Harmonic Stability and Resonance Analysis in Large PMSG-Based Wind Power Plants

Abstract

Compared to the conventional power systems, large wind power plants (WPPs) present a more challenging system, where the interactions between the passive elements and the wideband control systems of power converters may result in harmonic instability and new resonance frequencies. Most of researches about harmonic stability focus on small-scale systems, and it has not paid much attention yet to identify the mentioned resonance frequencies. This paper models and analyzes the harmonic instability and resonance frequencies in large permanent magnet synchronous generator (PMSG) based WPPs with full-scale converters, where linearized models of inner control loops of the power converters are considered.

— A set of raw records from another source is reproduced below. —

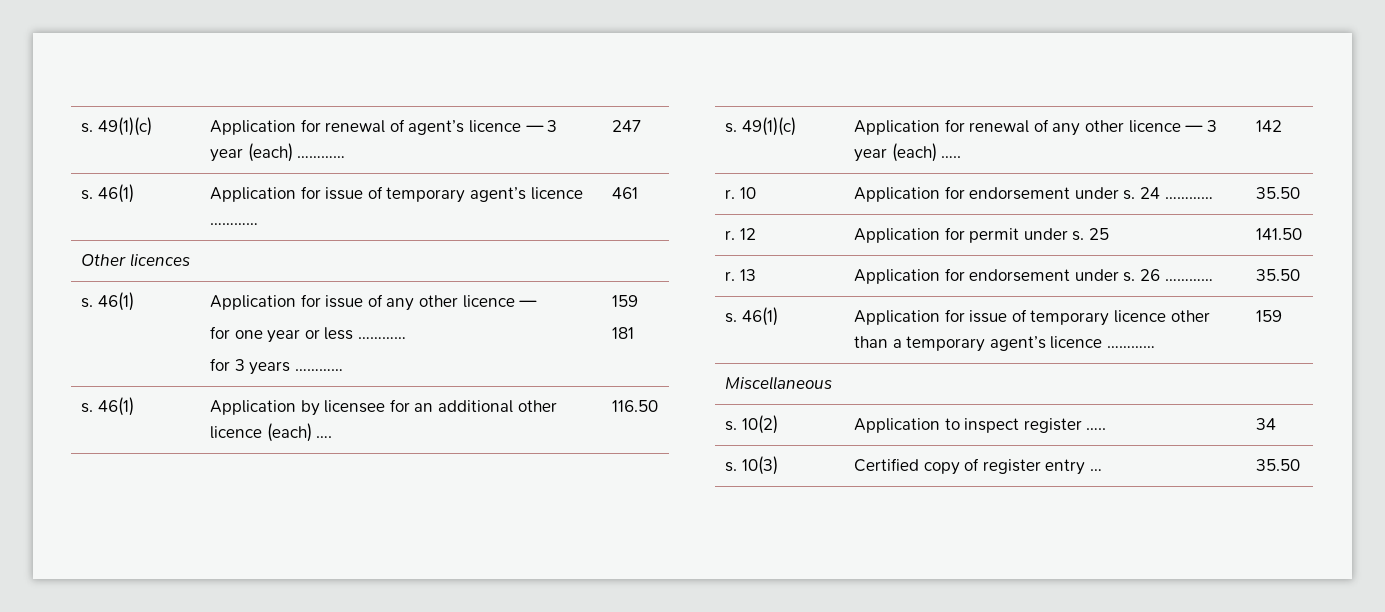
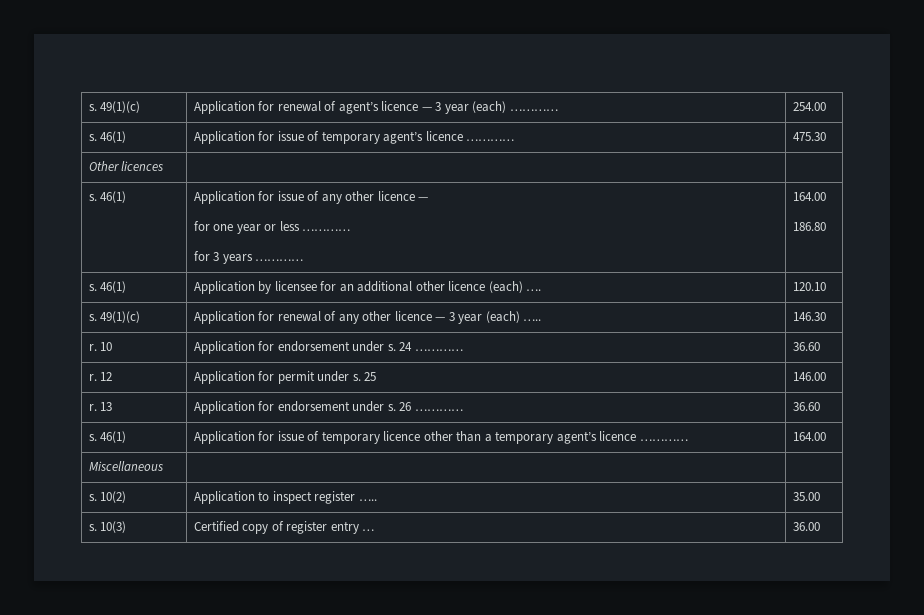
[611,120,641,132] 247 -> [792,102,826,111] 254.00
[611,187,638,199] 461 -> [792,132,826,141] 475.30
[611,295,638,307] [611,327,634,339] 159 // 181 -> [792,192,826,201] [792,222,826,231] 164.00 // 186.80
[611,400,658,412] 116.50 -> [792,282,826,291] 120.10
[1255,120,1282,132] 142 -> [792,312,826,321] 146.30
[1255,187,1300,199] 35.50 -> [792,342,820,351] 36.60
[1255,228,1302,240] 141.50 -> [792,372,826,381] 146.00
[1255,269,1300,281] 35.50 -> [792,402,820,411] 36.60
[1255,310,1282,322] 159 -> [792,432,826,441] 164.00
[1255,418,1276,430] 34 -> [792,492,820,501] 35.00
[1255,459,1300,471] 35.50 -> [792,522,820,531] 36.00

A large PMSG-based WPP introduces as a multi-input mulit-output (MIMO) control system, therefore, the stability of the whole power system is analyzed based on the real parts of the poles of the introduced MIMO system and the resonance frequencies are identified based on the element amplitudes of the MIMO matrix. An active damping controller is used to set the poles of the WPP in a desired location in order to mitigate the harmonic instability problems. Multiple case studies are provided to depict that wind turbine connections or disconnections in a WPP, as well as grid impedance variations can affect the harmonic stability and resonance frequencies. The effectiveness of the presented theoretical analysis is validated by time-domain simulations of a 400-MW WPP in PSCAD/EMTDC software environment.